◆ Work to be completed
Please copy exactly the lines from the top of the data through the line containing "calls them *Structures*", and nothing else.

◆ Source data
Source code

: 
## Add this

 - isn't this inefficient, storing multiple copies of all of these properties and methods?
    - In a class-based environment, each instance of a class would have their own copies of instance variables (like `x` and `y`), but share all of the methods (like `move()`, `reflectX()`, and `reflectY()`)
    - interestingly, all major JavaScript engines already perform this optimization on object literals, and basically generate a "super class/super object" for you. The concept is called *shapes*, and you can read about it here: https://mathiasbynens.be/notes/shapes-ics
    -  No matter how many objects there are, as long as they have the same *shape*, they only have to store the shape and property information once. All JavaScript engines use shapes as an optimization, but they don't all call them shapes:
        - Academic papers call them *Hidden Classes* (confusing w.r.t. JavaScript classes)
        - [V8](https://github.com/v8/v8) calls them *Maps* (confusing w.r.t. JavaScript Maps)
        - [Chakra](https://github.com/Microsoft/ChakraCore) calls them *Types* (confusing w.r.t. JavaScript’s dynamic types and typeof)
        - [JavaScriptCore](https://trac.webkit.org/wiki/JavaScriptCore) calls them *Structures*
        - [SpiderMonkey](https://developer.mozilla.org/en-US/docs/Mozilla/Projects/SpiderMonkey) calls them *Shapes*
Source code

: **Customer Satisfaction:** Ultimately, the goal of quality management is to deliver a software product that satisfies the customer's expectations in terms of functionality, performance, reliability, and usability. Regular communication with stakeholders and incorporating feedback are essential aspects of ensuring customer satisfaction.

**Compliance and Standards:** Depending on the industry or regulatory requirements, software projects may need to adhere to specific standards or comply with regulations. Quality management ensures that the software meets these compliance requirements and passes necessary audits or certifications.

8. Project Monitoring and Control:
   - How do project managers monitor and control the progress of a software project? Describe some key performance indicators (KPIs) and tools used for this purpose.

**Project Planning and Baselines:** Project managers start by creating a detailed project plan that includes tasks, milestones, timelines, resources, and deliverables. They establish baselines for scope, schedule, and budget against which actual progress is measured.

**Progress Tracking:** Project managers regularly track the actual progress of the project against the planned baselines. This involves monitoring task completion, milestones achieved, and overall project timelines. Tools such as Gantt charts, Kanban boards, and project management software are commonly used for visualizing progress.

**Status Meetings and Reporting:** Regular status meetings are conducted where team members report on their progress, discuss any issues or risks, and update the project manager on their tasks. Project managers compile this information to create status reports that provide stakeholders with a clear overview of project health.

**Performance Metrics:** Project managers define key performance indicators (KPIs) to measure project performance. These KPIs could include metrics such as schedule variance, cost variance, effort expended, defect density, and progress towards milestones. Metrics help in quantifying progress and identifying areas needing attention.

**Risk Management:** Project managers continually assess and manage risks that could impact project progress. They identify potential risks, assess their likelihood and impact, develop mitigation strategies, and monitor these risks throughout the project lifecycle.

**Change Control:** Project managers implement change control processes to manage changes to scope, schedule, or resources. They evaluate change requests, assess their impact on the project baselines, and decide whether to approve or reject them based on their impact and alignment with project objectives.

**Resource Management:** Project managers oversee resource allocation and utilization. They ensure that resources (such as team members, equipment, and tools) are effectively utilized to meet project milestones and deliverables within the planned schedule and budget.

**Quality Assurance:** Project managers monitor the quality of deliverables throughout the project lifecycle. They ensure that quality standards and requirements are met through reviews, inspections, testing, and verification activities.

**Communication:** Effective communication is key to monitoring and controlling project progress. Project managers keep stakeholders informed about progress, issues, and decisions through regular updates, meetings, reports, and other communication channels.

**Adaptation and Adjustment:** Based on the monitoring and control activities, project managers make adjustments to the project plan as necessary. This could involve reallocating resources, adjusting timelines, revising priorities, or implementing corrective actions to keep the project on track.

◆ Solution
Source code

: 
## Add this

 - isn't this inefficient, storing multiple copies of all of these properties and methods?
    - In a class-based environment, each instance of a class would have their own copies of instance variables (like `x` and `y`), but share all of the methods (like `move()`, `reflectX()`, and `reflectY()`)
    - interestingly, all major JavaScript engines already perform this optimization on object literals, and basically generate a "super class/super object" for you. The concept is called *shapes*, and you can read about it here: https://mathiasbynens.be/notes/shapes-ics
    -  No matter how many objects there are, as long as they have the same *shape*, they only have to store the shape and property information once. All JavaScript engines use shapes as an optimization, but they don't all call them shapes:
        - Academic papers call them *Hidden Classes* (confusing w.r.t. JavaScript classes)
        - [V8](https://github.com/v8/v8) calls them *Maps* (confusing w.r.t. JavaScript Maps)
        - [Chakra](https://github.com/Microsoft/ChakraCore) calls them *Types* (confusing w.r.t. JavaScript’s dynamic types and typeof)
        - [JavaScriptCore](https://trac.webkit.org/wiki/JavaScriptCore) calls them *Structures*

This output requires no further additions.